Recently I’ve started exploring the idea of rebuilding my old sequencer in Ruby, encouraged by the progress I’ve seen on Archaeopteryx and Ben Bleything’s midiator. From talking with both Ben and Giles however, one of the primary issues with Ruby has to do with scheduling, or, making sure that things happen at a certain time. Given ruby’s dynamic nature this is pretty understandable.
The recent release of Max/MSP 5 brought a lot of modernization to the 20+ year old environment, including a much improved timing engine, and I wanted to see if it would be possible to improve ruby’s scheduling by slaving it to Max. The most straightforward way of doing this is over UDP. Initial results looked good, so I wrote a quick little UDP Library and setup a max patch to talk to it.
Max’s scheduler can run from a given tempo (in this case, I used the default of 120bpm) and can run at “ticks” as fine as 480 pulses per quarter-note (ppq). I defaulted to running at 5 ticks (5.20833 milliseconds at 120bpm) or 1/384th note, a good interval grain for handling many odd timing lengths, down to 128th note triplets.
Then I ran some actual timing tests compared to Kernel#sleep. As the Digg headlines say, The Results May Surprise You
Stat Perfect Max->Ruby (UDP) Ruby (sleep)
======================================================
count 5760 5763 5458
sum 30000 29998.6429214478 11526.6110897064
mean 5.20833 5.20809772941801 2.11598587245962
median 5.20833 5.5539608001709 2.00986862182617
max 5.20833 31.1489105224609 15.2361392974854
min 5.20833 0.528097152709961 0.0209808349609375
stddev 0.0 1.71355416285846 1.6851694046022
The important ones here are median and max. While the UDP-based one has the highest outlier at 31.1ms, it’s median is a lot closer to the goal, and it’s mean is MUCH closer to the ideal.
Thinking things might improve for Kernel#sleep if I loosened up the time grain a bit, I set it to 20 ticks, which is a 96th note, or 20.833ms at 120bpm. Unfortunately Kernel#sleep fared a lot worse:
Stat Perfect Max->Ruby (UDP) Ruby (sleep)
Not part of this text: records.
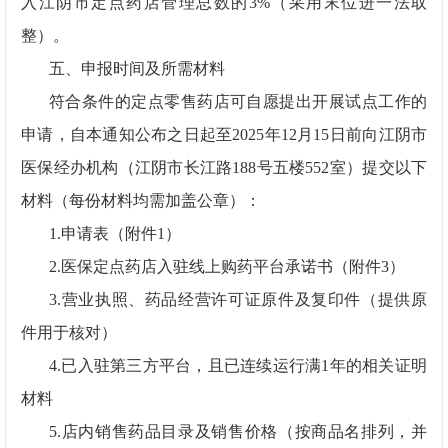
入
江阴市
定点药店管理总数的
3%
（采用末位进一法取
整）。
五、申报时间及所需材料
符合条件的定点零售药店可自愿提出开展试点工作的
申请，自本通知公布之日起至
2025
年
12
月
15
日前向
江阴
市
医保经办机构（
江阴
市
长江
路
188
号
五
楼
552
室
）提交以下
材料（每份材料均需加盖公章）：
1.
申请表（附件
1
）
2.
医保定点药店入驻线上购药平台承诺书（附件
3
）
3.
营业执照、药品经营许可证原件及复印件（提供原
件用于核对）
4.
已入驻第三方平台，且已连续运行满
1
年的相关证明
材料
5.
店内销售药品目录及销售价格（按商品名排列，并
======================================================
count 1440 1439 1427
sum 30000 29978.718996048 13650.7856845856
mean 20.8333 20.8330222349187 9.56607265913495
median 20.8333 20.3008651733398 9.51409339904785
max 20.8333 31.7790508270264 26.3772010803223
min 20.8333 10.0691318511963 0.0269412994384766
stddev 0.0 1.4683011270922 5.79134286901883
The other disadvantage to using Kernel#sleep is that it’s basically a bucket brigade: any errors in timing become cumulative, and unless the errors even themselves out it will get gradually more and more out of sync. Maybe it’s not a big deal, but if you’re dealing with outside forces (f.e. a real musician) this can become an issue.
I find these results promising, and am drawing up plans for a scheduling engine based on this. Max/MSP lets me compile standalone apps, that you can run without having any other software installed, and one of the benefits of using UDP is multicasting: you could have one time clock server running on a local network and slave several machines to it.